В ответ он посмотрел на меня так, словно его вот-вот вырвет.
— Знаешь, что я бы с ним сделал, амиго? — сказал он кровожадно.
— Что?
— Столкнул бы со скалы в море.
— Легче сказать, чем сделать.
— А ты попробуй! Это будет наилучший выход, — сказал он напоследок и нажал на газ.
Слова Гилберта повергли меня в шок. Было совершенно не похоже на него так говорить о людях. Он был человек добрый, мягкий, внимательный, сам прошел через настоящий ад. Видно, ему не понадобилось много времени, чтобы раскусить Морикана.
Между тем мой добрый приятель Лилик, снимавший хижину в нескольких милях дальше по дороге, из кожи вон лез, чтобы Морикан чувствовал себя у нас как дома. Морикану нравился Лилик, и он полностью доверял ему. Иначе, пожалуй, и быть не могло, поскольку Лилик только и делал, что оказывал ему всяческие услуги. Лилик часами сидел возле него и выслушивал скорбные истории.
От Лилика я узнал о сетованиях Морикана по поводу моего к нему недостаточного внимания.
— Ты никогда не интересуешься его работой, — сказал Лилик.
— Его работой? Что ты имеешь в виду? Над чем это он работает?
— Полагаю, пишет мемуары.
— Это интересно, — сказал я. — Надо будет как-нибудь взглянуть.
— Кстати, — спросил Лилик, — ты когда-нибудь видел его рисунки?
— Какие еще рисунки?
— Господи, так ты их еще не видел? У него в портфеле их целая куча. Эротические рисунки. Повезло тебе, — заржал он, — что таможенники их не нашли.
— Стоящие хоть рисунки?
— Как тебе сказать. Во всяком случае, не для детских глаз.
Спустя несколько дней после нашего разговора к нам заглянул старинный приятель. Леон Шамрой. Как обычно, нагруженный дарами. Главным образом продуктами и выпивкой.
Соколиные очи Морикана распахнулись как никогда широко.

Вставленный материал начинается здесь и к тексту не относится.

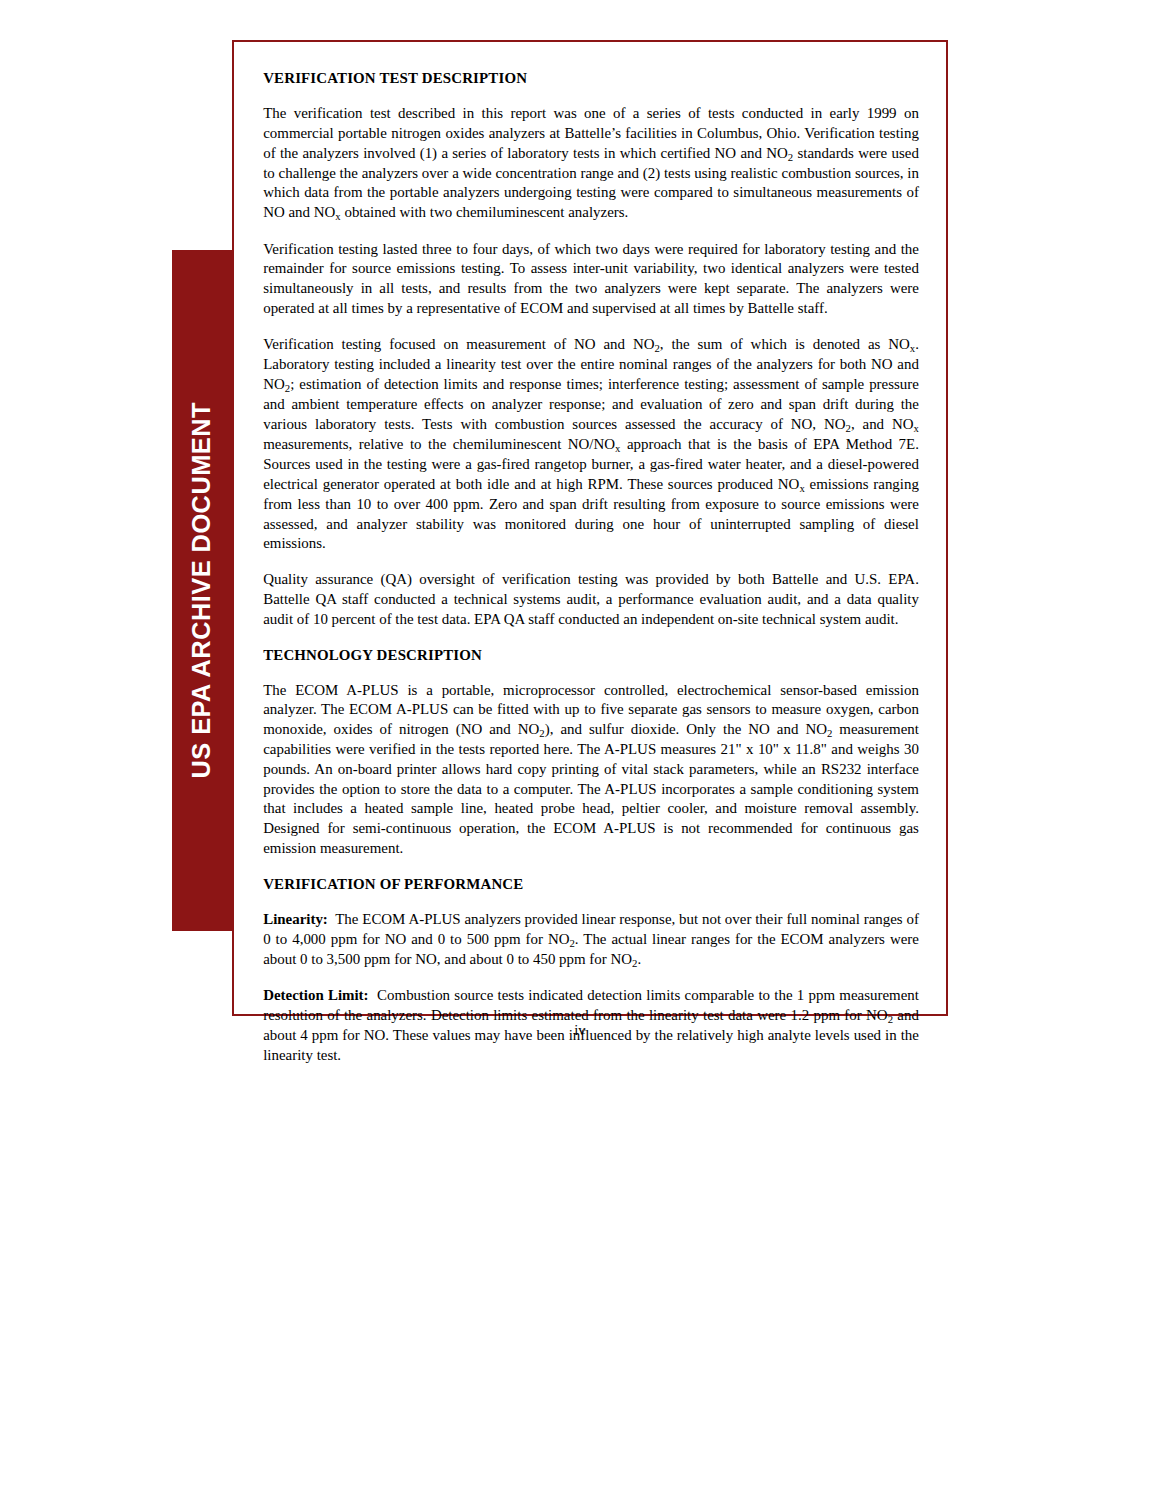US EPA ARCHIVE DOCUMENT
VERIFICATION TEST DESCRIPTION
The verification test described in this report was one of a series of tests conducted in early 1999 on commercial portable nitrogen oxides analyzers at Battelle’s facilities in Columbus, Ohio. Verification testing of the analyzers involved (1) a series of laboratory tests in which certified NO and NO2 standards were used to challenge the analyzers over a wide concentration range and (2) tests using realistic combustion sources, in which data from the portable analyzers undergoing testing were compared to simultaneous measurements of NO and NOx obtained with two chemiluminescent analyzers.
Verification testing lasted three to four days, of which two days were required for laboratory testing and the remainder for source emissions testing. To assess inter-unit variability, two identical analyzers were tested simultaneously in all tests, and results from the two analyzers were kept separate. The analyzers were operated at all times by a representative of ECOM and supervised at all times by Battelle staff.
Verification testing focused on measurement of NO and NO2, the sum of which is denoted as NOx. Laboratory testing included a linearity test over the entire nominal ranges of the analyzers for both NO and NO2; estimation of detection limits and response times; interference testing; assessment of sample pressure and ambient temperature effects on analyzer response; and evaluation of zero and span drift during the various laboratory tests. Tests with combustion sources assessed the accuracy of NO, NO2, and NOx measurements, relative to the chemiluminescent NO/NOx approach that is the basis of EPA Method 7E. Sources used in the testing were a gas-fired rangetop burner, a gas-fired water heater, and a diesel-powered electrical generator operated at both idle and at high RPM. These sources produced NOx emissions ranging from less than 10 to over 400 ppm. Zero and span drift resulting from exposure to source emissions were assessed, and analyzer stability was monitored during one hour of uninterrupted sampling of diesel emissions.
Quality assurance (QA) oversight of verification testing was provided by both Battelle and U.S. EPA. Battelle QA staff conducted a technical systems audit, a performance evaluation audit, and a data quality audit of 10 percent of the test data. EPA QA staff conducted an independent on-site technical system audit.
TECHNOLOGY DESCRIPTION
The ECOM A-PLUS is a portable, microprocessor controlled, electrochemical sensor-based emission analyzer. The ECOM A-PLUS can be fitted with up to five separate gas sensors to measure oxygen, carbon monoxide, oxides of nitrogen (NO and NO2), and sulfur dioxide. Only the NO and NO2 measurement capabilities were verified in the tests reported here. The A-PLUS measures 21" x 10" x 11.8" and weighs 30 pounds. An on-board printer allows hard copy printing of vital stack parameters, while an RS232 interface provides the option to store the data to a computer. The A-PLUS incorporates a sample conditioning system that includes a heated sample line, heated probe head, peltier cooler, and moisture removal assembly. Designed for semi-continuous operation, the ECOM A-PLUS is not recommended for continuous gas emission measurement.
VERIFICATION OF PERFORMANCE
Linearity: The ECOM A-PLUS analyzers provided linear response, but not over their full nominal ranges of 0 to 4,000 ppm for NO and 0 to 500 ppm for NO2. The actual linear ranges for the ECOM analyzers were about 0 to 3,500 ppm for NO, and about 0 to 450 ppm for NO2.
Detection Limit: Combustion source tests indicated detection limits comparable to the 1 ppm measurement resolution of the analyzers. Detection limits estimated from the linearity test data were 1.2 ppm for NO2 and about 4 ppm for NO. These values may have been influenced by the relatively high analyte levels used in the linearity test.
iv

— Невероятно, — пробормотал он и оттащил меня в сторонку. — Он, наверно, миллионер?
— Нет, просто главный оператор на студии «20 век Фокс». Человек, который получил всех «Оскаров». Хотелось бы только, чтобы вы с пониманием подошли к его манере говорить, — добавил я. — В Америке нет человека, который способен сказать то, что говорит он, и выйти сухим из воды.
Тут в наш разговор вмешался Леон.
— О чем это вы тут все шепчетесь? — без обиняков спросил он. — Кто этот малый — один из твоих монпарнасских друзей? Разве он не говорит по-английски? Что он тут делает? Держу пари, сидит у тебя на шее. Налей ему! А то он какой-то скучный — или грустный.